Hybrid machines combining subtractive machining (milling, turning) with additive (cladding, 3D printing) are becoming increasingly popular. They allow for repairing worn parts by adding material, followed by precise mechanical machining.
The future of metalworking is intelligent factories where machines communicate with each other, predict failures, automatically optimize processes, and learn from each operation. IoT sensors monitor all process parameters, while AI algorithms adjust machining parameters in real-time for maximum efficiency.
New supermaterials like graphene, carbon nanotubes, or metal-ceramic composites are being developed, requiring completely new machining methods. Simultaneously, tools made from synthetic diamonds or ceramic materials with unprecedented hardness and durability are being created.

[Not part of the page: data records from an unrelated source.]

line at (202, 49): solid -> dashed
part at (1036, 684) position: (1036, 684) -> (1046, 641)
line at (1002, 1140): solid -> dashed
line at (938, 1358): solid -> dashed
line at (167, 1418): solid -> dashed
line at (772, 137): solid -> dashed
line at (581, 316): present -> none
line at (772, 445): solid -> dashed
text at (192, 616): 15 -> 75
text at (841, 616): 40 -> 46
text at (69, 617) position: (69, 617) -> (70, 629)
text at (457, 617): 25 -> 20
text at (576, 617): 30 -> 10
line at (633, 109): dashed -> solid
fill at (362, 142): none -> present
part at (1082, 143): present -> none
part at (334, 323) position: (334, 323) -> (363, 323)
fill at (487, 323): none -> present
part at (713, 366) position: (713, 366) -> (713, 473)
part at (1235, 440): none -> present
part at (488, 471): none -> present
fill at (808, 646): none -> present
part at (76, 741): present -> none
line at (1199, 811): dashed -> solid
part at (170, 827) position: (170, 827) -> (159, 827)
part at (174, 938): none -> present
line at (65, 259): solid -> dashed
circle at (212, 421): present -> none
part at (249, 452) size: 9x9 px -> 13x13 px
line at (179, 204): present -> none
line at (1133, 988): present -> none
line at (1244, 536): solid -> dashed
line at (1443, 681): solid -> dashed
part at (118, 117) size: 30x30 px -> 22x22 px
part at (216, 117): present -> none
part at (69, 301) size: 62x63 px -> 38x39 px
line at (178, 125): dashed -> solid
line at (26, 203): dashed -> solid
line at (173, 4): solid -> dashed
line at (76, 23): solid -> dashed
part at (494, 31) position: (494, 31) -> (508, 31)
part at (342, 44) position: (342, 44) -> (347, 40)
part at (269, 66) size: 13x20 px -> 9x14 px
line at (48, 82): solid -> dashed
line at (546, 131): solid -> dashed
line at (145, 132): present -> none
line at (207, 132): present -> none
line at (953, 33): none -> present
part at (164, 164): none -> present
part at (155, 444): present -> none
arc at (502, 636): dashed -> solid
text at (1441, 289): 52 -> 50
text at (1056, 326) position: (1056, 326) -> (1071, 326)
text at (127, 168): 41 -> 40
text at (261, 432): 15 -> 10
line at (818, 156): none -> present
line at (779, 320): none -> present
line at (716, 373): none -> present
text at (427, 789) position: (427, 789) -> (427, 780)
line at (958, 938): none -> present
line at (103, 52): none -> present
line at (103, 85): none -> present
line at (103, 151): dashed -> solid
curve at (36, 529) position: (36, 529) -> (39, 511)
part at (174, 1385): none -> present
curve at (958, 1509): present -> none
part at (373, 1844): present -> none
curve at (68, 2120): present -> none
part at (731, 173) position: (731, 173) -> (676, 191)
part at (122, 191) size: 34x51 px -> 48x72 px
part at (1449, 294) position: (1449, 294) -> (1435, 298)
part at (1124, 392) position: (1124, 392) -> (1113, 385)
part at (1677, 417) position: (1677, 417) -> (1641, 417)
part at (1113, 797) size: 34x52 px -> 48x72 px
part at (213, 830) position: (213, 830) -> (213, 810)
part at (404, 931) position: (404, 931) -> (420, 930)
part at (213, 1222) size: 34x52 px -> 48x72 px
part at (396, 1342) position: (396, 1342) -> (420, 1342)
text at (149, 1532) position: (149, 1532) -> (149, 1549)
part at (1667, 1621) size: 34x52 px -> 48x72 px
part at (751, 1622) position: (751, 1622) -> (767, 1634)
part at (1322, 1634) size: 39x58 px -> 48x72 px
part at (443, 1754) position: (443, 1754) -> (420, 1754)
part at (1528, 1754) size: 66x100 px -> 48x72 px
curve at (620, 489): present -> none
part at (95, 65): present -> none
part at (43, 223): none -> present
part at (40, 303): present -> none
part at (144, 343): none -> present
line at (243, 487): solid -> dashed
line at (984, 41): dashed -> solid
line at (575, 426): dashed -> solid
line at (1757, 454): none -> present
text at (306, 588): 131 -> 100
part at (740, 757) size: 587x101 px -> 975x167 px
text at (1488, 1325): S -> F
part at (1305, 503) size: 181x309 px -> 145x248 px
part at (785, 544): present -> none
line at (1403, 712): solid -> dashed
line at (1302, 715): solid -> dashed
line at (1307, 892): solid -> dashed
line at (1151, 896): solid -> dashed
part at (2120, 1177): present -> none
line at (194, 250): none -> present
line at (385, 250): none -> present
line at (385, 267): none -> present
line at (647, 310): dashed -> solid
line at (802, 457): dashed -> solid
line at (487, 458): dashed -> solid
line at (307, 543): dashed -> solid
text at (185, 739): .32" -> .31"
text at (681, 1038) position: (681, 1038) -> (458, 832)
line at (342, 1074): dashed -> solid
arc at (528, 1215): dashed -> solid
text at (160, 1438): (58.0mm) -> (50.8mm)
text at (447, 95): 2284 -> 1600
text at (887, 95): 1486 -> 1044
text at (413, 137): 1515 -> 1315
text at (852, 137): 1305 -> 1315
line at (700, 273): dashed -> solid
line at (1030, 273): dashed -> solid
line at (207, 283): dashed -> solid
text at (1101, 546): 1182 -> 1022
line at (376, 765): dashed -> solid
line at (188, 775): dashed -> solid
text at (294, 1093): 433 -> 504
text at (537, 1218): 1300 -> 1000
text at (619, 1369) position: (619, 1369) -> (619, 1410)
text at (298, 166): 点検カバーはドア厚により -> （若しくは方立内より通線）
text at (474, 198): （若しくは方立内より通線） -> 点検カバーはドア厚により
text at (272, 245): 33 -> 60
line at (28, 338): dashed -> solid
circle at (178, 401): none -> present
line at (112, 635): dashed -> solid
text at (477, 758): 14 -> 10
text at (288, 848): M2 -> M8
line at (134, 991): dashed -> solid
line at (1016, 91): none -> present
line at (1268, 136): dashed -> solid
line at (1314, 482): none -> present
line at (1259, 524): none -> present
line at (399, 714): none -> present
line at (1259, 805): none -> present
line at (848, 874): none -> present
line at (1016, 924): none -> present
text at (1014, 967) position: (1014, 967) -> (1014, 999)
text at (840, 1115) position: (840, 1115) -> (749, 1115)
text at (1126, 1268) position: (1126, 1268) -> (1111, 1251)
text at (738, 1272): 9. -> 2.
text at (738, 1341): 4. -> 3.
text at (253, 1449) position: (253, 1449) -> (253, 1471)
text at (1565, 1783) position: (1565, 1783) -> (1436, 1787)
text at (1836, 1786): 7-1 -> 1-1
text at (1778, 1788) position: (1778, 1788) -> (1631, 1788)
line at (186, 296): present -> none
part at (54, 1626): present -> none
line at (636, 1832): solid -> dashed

Metalworking is a field where traditional craftsmanship meets cutting-edge technology. From atomic precision of lasers, through intelligence of welding robots, to mathematical accuracy of CNC systems - each of these technologies opens new possibilities in design and manufacturing. The future will bring even more advanced solutions, where the boundaries between what's possible and impossible will continue to blur.
Contemporary metalworking is not just technology - it's the art of transforming raw materials into precise, functional engineering masterpieces that surround us in every aspect of life, from cars and airplanes to microscopic electronic components.